Here I had to remove the most frequent alphabet of a string(if frequency of two alphabets is same, then in alphabetical order) and put it into new string.
Input:
abbcccdddd
Output:
dcdbcdabcd
The code I wrote is:
s = list(sorted(<the input string>))
a = []
for c in range(len(s)):
freq =[0 for _ in range(26)]
for x in s:
freq[ord(x)-ord('a')] += 1
m = max(freq)
allindices = [p for p,q in enumerate(freq) if q == m]
r = chr(97+allindices[0])
a.append(r)
s.remove(r)
print''.join(a)
But it passed the allowed runtime limit maybe due to too many loops.(There's another for loop which seperates the strings from user input)
I was hoping if someone could suggest a more optimised version of it using less memory space.

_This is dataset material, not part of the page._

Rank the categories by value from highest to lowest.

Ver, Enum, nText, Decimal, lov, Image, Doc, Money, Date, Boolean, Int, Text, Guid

Your solution involves 26 linear scans of the string and a bunch of unnecessary conversions to count the frequencies. You can save some work by replacing all those linear scans with a linear count step, another linear repetition generation, then a sort to order your letters and a final linear pass to strip counts:
from collections import Counter # For unsorted input
from itertools import groupby # For already sorted input
from operator import itemgetter
def makenewstring(inp):
# When inp not guaranteed to be sorted:
counts = Counter(inp).iteritems()
# Alternative if inp is guaranteed to be sorted:
counts = ((let, len(list(g))) for let, g in groupby(inp))

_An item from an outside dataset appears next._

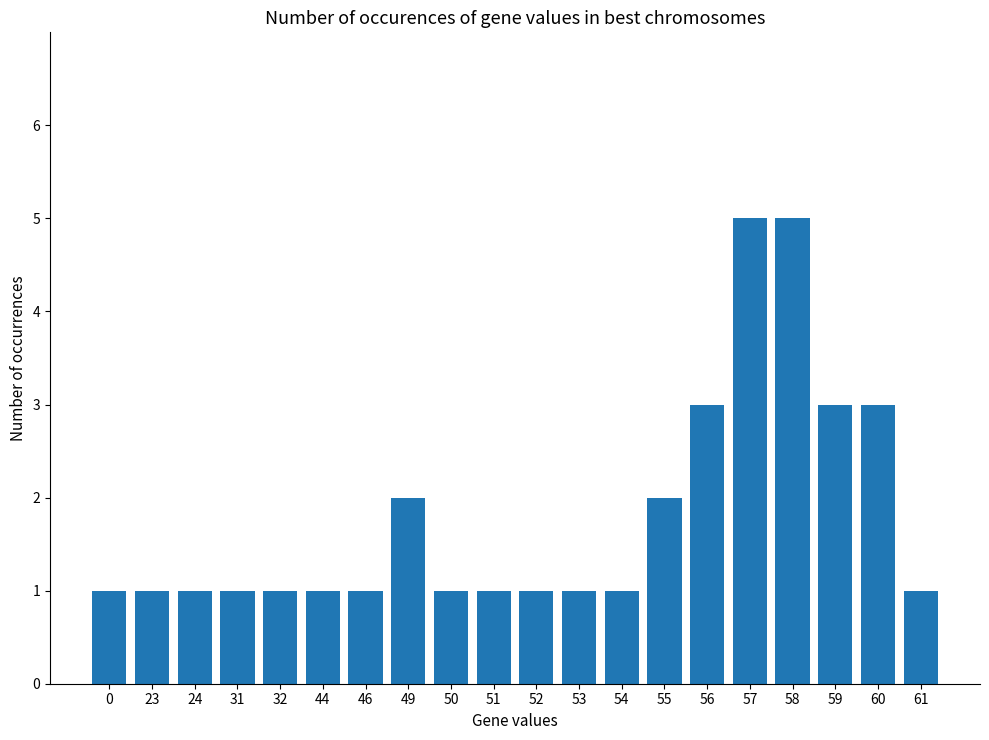

True or false: the data shows 3 at 55.

False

# Create appropriate number of repetitions of each letter tagged with a count
# and sort to put each repetition of a letter in correct order
# Use negative n's so much more common letters appear repeatedly at start, not end
repeats = sorted((n, let) for let, cnt in counts for n in range(0, -cnt, -1))
# Remove counts and join letters
return ''.join(map(itemgetter(1), repeats))
Updated: It occurred to me that my original solution could be made much more concise, a one-liner actually (excluding required imports), that minimizes temporaries, in favor of a single sort-by-key operation that uses a trick to sort each letter by the count of that letter seen so far:
from collections import defaultdict
from itertools import count
def makenewstring(inp):
return ''.join(sorted(inp, key=lambda c, d=defaultdict(count): (-next(d[c]), c)))
This is actually the same basic logic as the original answer, it just accomplishes it by having sorted perform the decoration and undecoration of the values implicitly instead of doing it ourselves explicitly (implicit decorate/undecorate is the whole point of sorted's key argument; it's doing the Schwartzian transform for you).
Performance-wise, both approaches are similar; they both (in practice) scale linearly for smaller inputs (the one-liner up to inputs around 150 characters long, the longer code, using Counter, up to inputs in the len 2000 range), and while the growth is super-linear above that point, it's always below the theoretical O(n log_2 n) (likely due to the data being not entirely random thanks to the counts and limited alphabet, ensuring Python's TimSort has some existing ordering to take advantage of). The one-liner is somewhat faster for smaller strings (len 100 or less), the longer code is somewhat faster for larger strings (I'm guessing it has something to do with the longer code creating some ordering by grouping runs of counts for each letter). Really though, it hardly matters unless the input strings are expected to be huge.